Task instructions: State how many lines in the entries below contain the string "snow". Give only the number.

Input:
* * *

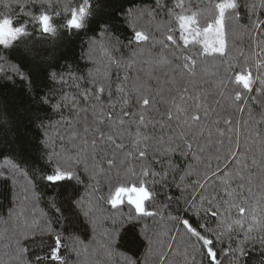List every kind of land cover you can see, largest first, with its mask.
Masks as SVG:
<instances>
[{
  "label": "trees",
  "instance_id": "trees-1",
  "mask_svg": "<svg viewBox=\"0 0 264 264\" xmlns=\"http://www.w3.org/2000/svg\"><path fill=\"white\" fill-rule=\"evenodd\" d=\"M81 2L82 0H0V15L11 14L15 21L27 23L29 33L19 37L7 48L0 46V264H17V247L25 250L23 259L27 264H61L49 256L57 235L62 238L61 257L67 264H126V258L138 260L139 264H162L157 256L148 255V241L142 231L145 225L148 226V235L154 239L162 228L169 229L172 234L183 231L179 224L174 225L168 220L169 215L179 216L181 219L190 218L193 225L216 226L215 218L203 212L197 215L189 211L185 203L186 199H192V184L197 179L196 175L185 176L189 166H198L191 153L177 150L164 154L155 148L156 138L163 136L166 139L179 131L177 121L167 120L169 105L161 101L160 97H157L156 105L147 113V127L140 128L141 132L154 138L149 142L148 155L143 161H132V165L137 170L141 165H146L154 172L161 173L163 178L156 177V183H153L152 177H148V186L155 192V196L147 202V207L149 210L159 209L163 219L158 215L139 222L129 221L127 217L132 207L125 201L117 212V209L101 200L100 197H106L111 190L108 179L103 175L98 177V182L91 179L83 165L80 166L79 182L73 180L52 185L42 179L49 172L47 159L54 149L60 152L62 149L78 148L81 143L79 140L75 143L70 140V128L81 136L85 135V127H99L106 135H114L117 143L125 145L123 151L118 152L117 159L122 158L123 152L130 150V136L125 134L121 138L108 122L96 125L94 121L101 111L105 115L112 113L115 117H119L122 110L139 113L140 107L134 95L129 104L121 103L117 85L124 83L125 76L129 77V84L133 77L149 79L146 75L148 66L142 61L149 58V53L152 56L159 54L161 48L151 41L142 45L146 51L131 68H118L110 63L109 57L128 60L136 49L133 41L134 28L160 40L157 25L161 20L168 19L166 9L175 0H160V4L165 7H158L157 0H89L90 14L86 17L85 27L69 30L64 27V6L67 4L76 7ZM212 2L213 0H185L193 11L202 10ZM260 2L261 0H239L240 27L230 26L228 37V52L231 57H235V72L244 71L245 56L255 53L256 56L252 57L254 60L260 55L261 46H264L261 44L264 41V27L252 28L253 22H264V7H256L254 12L246 7L249 4L259 5ZM130 10L133 11L132 17L129 16ZM145 10L156 13L155 17L143 15ZM40 11H47L52 17L55 34H43L38 23L31 16L25 15L28 12L38 15ZM56 12L60 15H55ZM176 34L178 36V29ZM105 51L108 55H105ZM241 52L243 55H240ZM165 54L170 55L167 52ZM193 54L195 55L194 50ZM173 63H176L174 58ZM206 66L209 74L204 76L203 83L195 89L206 94L210 113L202 123L211 126L212 135L209 136L205 131L198 141L205 146V151L201 154L205 163L209 156L217 154V141L221 137L216 128L225 130L227 135L228 126L223 123L224 119L239 122L241 147L247 141L253 144V152L259 156L253 143L257 132L264 137V96L256 91L260 87L259 81L254 80L250 90H244L242 85L234 83V77L229 82V91L239 90L248 98V110L239 112L228 106L215 85V80L224 76L220 60L209 59ZM152 71L153 77L158 76L161 82L172 75L163 68ZM251 73L254 78L261 74L256 67L251 68ZM62 78L64 82H61ZM150 84L155 91L154 78L150 80ZM101 85L104 86V91L96 93L94 90ZM85 90L90 97L88 99L83 96ZM65 95L70 98L68 102L62 100ZM173 95L176 93H169L166 86L163 93L165 100ZM72 100L76 102L75 110ZM57 104L59 107L54 109L53 105ZM200 114L203 116V113ZM130 120L131 117L125 118V128L127 132L134 134L137 128L135 124L128 123ZM212 121L219 123L212 125ZM245 121L248 122L246 127ZM94 135L99 138L100 132H95ZM92 138L93 133L90 131L87 139L91 141ZM100 143L111 156L112 146L105 141ZM217 163L215 159L211 160L213 170ZM248 163H251L250 159ZM199 167L202 168L203 165ZM253 171L259 174L258 169ZM165 172L167 175L163 176ZM109 175L112 177V184H116V170L113 169ZM182 176H185L184 181H181ZM238 183L239 181L232 182V188H236ZM262 193L264 188H261V181L257 178L251 194L246 187L243 195L251 205ZM218 195L227 199L223 192ZM77 201L80 202L79 205L76 204ZM89 206H93L94 210L90 216H85L84 210ZM233 216H236L235 210ZM25 223L32 226L27 231H22ZM49 224L51 227H46ZM254 237L244 241L243 231L225 234L215 243L218 260L221 264H264V233L255 232ZM167 240L171 242V236ZM239 241L244 242L240 244ZM237 247L242 248V252L233 255L232 250ZM155 248L159 250V243ZM164 251L169 256L168 264H183L182 256L173 255L166 246ZM180 251H183V247ZM199 259L197 256V260Z\"/></svg>",
  "mask_w": 264,
  "mask_h": 264
},
{
  "label": "snow or ice",
  "instance_id": "snow-or-ice-1",
  "mask_svg": "<svg viewBox=\"0 0 264 264\" xmlns=\"http://www.w3.org/2000/svg\"><path fill=\"white\" fill-rule=\"evenodd\" d=\"M157 6L165 7L160 4V0H157ZM49 7H51V3H49ZM90 7L89 0H82L76 7L66 4L63 9L66 14L64 27L69 30L84 28L86 17L90 14ZM246 7L254 12L256 7H264V0H261L259 5L249 4ZM239 8V0H213L206 8L193 11L192 6L186 4L185 0H175L172 6L166 9L168 19L161 20L157 25L161 35L160 40L157 41L150 33L134 28L133 41L136 44V49L128 60H114L111 57L109 60L118 68H131L146 51L142 45L149 41L160 45L159 54L152 56L149 53V58L142 61L148 66L149 70L146 75L149 79H141L137 76L133 77L129 84V77L125 76L124 83L117 85L121 103L129 104L131 96L134 95L140 111L133 113L122 110L119 117H115L112 113L105 115L101 111L99 117L94 121L96 125L108 122L112 129L118 131L121 138L125 134L130 136V150L123 152L122 158L117 159L118 152H122L125 145L117 143L114 135H106L100 131L99 127H85L84 136L72 128L69 129L72 132L70 140L73 143L76 140L81 141L78 148L62 149L60 152L54 149L48 155L47 163L50 168L48 174L42 176V179L49 184L56 185L60 182L73 180L79 182L80 166L83 165L84 171L90 173L91 179L98 182V177L101 175L108 179L111 190L106 197L101 196V200L113 209H117L118 212L119 206L123 205L126 199L127 204L132 207V211L128 213L127 217L129 221L139 222L142 219L154 218L158 215L163 219V214L159 209L149 210L147 207V202L155 196V192L148 186V177H152L153 183H156V177L163 178L161 173L154 172L146 165H141L137 170L132 165V161L145 160L150 148L149 142L154 139L140 131L141 126L146 128L148 125V111L156 105L157 97L167 103L169 105L166 111L167 120L177 121L176 127L179 131L167 136L166 139L163 136L156 138L155 148L164 154L177 150L191 153L198 166H189L185 176L196 175L197 179L192 184L193 197L191 200L186 199L185 203L188 205L189 211L197 215L203 212L215 218L216 226L213 228L203 224L193 225L190 218L181 219L179 216L169 215L168 220L174 225L179 224L183 231L172 234L169 229L162 228L154 239L148 235V226L145 225L142 231L148 241V255L157 256L162 264H168L169 259L168 253L164 251L165 246L173 255L182 256L183 264H221L215 251V243L225 234L231 235L233 231H243L244 241H247L255 238V232L264 233V193L251 205L243 195L246 187L251 194L254 181L257 178L261 181V188H264V137H261L257 132L253 138L256 151L259 153L257 156L256 152H253V144L245 141L244 146L241 147L239 122L224 119L223 123L228 126L227 135L225 130L216 128V132L221 137L217 141L219 147L215 156L207 158V163L201 155L205 151V146L198 143L205 131L209 136L212 135L211 126L202 123L210 115L206 94L195 91L203 83L204 76L209 74L206 66L209 59L213 61L219 59L220 65L224 68V76L216 79L215 85L219 90V95L229 107L239 112L248 110L246 94L235 89L229 91L228 84L233 81V77L234 83L242 85L244 90H250L254 80H258L260 87L256 91L264 96V46H261L260 55L254 60L252 57L256 56L255 53H252V56H245L246 69L241 72L234 71L233 60L235 57H231L228 52L229 28L233 25L240 27L238 23L240 20ZM21 11H23V6H21ZM142 14L153 17L156 15L150 10H145ZM25 15L31 16L32 20L38 23L43 34H55L56 28L47 11H40L38 15L28 12ZM55 15L59 16L60 13L56 12ZM129 16H133L132 10L129 11ZM262 27H264V22L252 23L253 29ZM26 35H29L27 23L15 21L11 14L0 15V46L7 48L19 37ZM131 44L132 41L129 42V46ZM261 44L264 45V41ZM102 47L104 46L102 45ZM166 52L170 55H166ZM105 55H108L107 51H105ZM240 55L243 53L241 52ZM173 58L176 61L175 64ZM252 67H256L261 74L254 78L251 73ZM162 68L172 73L171 77L163 82L158 76L153 77L152 71ZM97 75H99V71H97ZM165 75L167 76V72ZM213 75H218V73H213ZM54 77L55 74H53ZM153 78L156 80L155 91L150 84V80ZM61 82H64L63 78ZM166 86L169 93L173 91L176 93L167 100L163 96ZM94 91L102 93L104 86L101 85ZM83 96L86 99L90 98L87 90ZM97 99H99L98 95ZM62 100L68 102L70 98L65 95ZM71 102L75 110L76 102L74 100ZM58 107L59 104L53 105L54 109ZM200 113H203V116ZM126 117H131L129 124L136 125L137 131L134 134L126 131ZM218 123L219 121L211 122L212 125ZM247 123V121L244 122L245 127ZM90 131L93 133L91 141L87 139V133ZM98 131L100 136L96 138L94 134ZM45 136H47V132ZM225 139L227 143H225ZM101 141L112 146L111 156L107 154L104 145L100 143ZM45 143L47 144V141ZM250 153L251 155H249ZM213 159L218 162L215 170L211 165ZM249 159L251 163H248ZM221 164H223V168H221ZM199 165H203V167L200 168ZM113 169L116 170V184H112V177L109 175ZM253 169H258L259 174L257 175ZM166 175L165 172L163 176ZM185 176L181 177V181H184ZM234 181H239L236 188L231 186ZM220 192L225 193L227 199L219 196ZM76 204L79 205L80 202L77 201ZM93 210V206H89L87 210H84V215L90 216ZM233 210L236 211V216H233ZM33 223L35 222L33 221ZM31 226V224L25 223L22 226V231H27ZM46 227L50 228L51 225H46ZM169 236H171V242L167 240ZM244 241H239V243L242 244ZM262 241H264V237H262ZM157 243L160 245L159 250L155 248ZM62 244L61 236L57 235L55 246L49 250V256L54 261L67 264L61 257ZM181 247H183L182 252L180 251ZM24 251L17 247L15 256L17 264H27L23 259ZM85 251H87V246H85ZM236 252H242V248L237 247L232 250L233 255ZM197 256L200 257L199 260H197ZM126 264H139V261L126 258Z\"/></svg>",
  "mask_w": 264,
  "mask_h": 264
},
{
  "label": "water",
  "instance_id": "water-1",
  "mask_svg": "<svg viewBox=\"0 0 264 264\" xmlns=\"http://www.w3.org/2000/svg\"><path fill=\"white\" fill-rule=\"evenodd\" d=\"M125 201H126V199H125ZM127 202V201H126Z\"/></svg>",
  "mask_w": 264,
  "mask_h": 264
},
{
  "label": "rangeland",
  "instance_id": "rangeland-1",
  "mask_svg": "<svg viewBox=\"0 0 264 264\" xmlns=\"http://www.w3.org/2000/svg\"><path fill=\"white\" fill-rule=\"evenodd\" d=\"M23 41V40H22Z\"/></svg>",
  "mask_w": 264,
  "mask_h": 264
}]
</instances>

* * *

Exercise response: 2